Heldt war unter anderem wegen der Transfers von Chinedu Obasi, Ciprian Marica oder Tranquillo Barnetta in die Kritik geraten. Auch dass er im Sommer keinen starken Torhüter verpflichtet hatte, war ihm angekreidet worden. Zudem stieß die Beförderung des U17-Trainers Jens Keller, den er aus gemeinsamen Stuttgarter Zeiten kennt, zum Chefcoach auf Skepsis.

Den Trainerwechsel von Huub Stevens zu Keller kurz vor Weihnachten hält Tönnies weiter für richtig. "Jens Keller ist ein junger, moderner Trainer, der eine hohe Akzeptanz bei den Spielern genießt", sagte der Schalke-Boss.

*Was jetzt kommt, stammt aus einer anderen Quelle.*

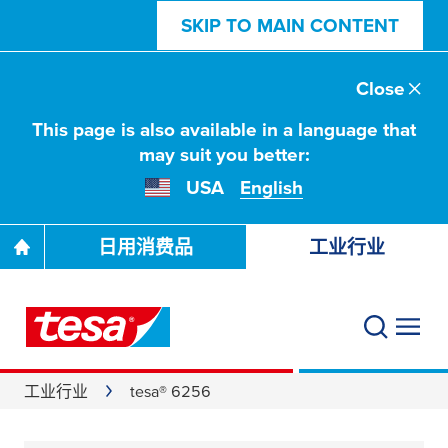
SKIP TO MAIN CONTENT
Close
This page is also available in a language that
may suit you better:
USA
English
日用消费品
工业行业
工业行业
tesa® 6256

Kellers Beförderung verglich er mit der von Mirko Slomka 2006. Als der damalige Manager Andreas Müller nach der Trennung von Ralf Rangnick dessen Assistenten als Nachfolger vorschlug, "habe ich gesagt: 'Bist du verrückt geworden? Der sieht zwar aus wie George Clooney, aber das wird nichts.' Aber es hat hingehauen. Mirko hat super Arbeit gemacht." Unter Slomka wurde Schalke 2007 Vizemeister und zog 2008 ins Viertelfinale der Champions League ein, dennoch wurde er im April 2008 gefeuert.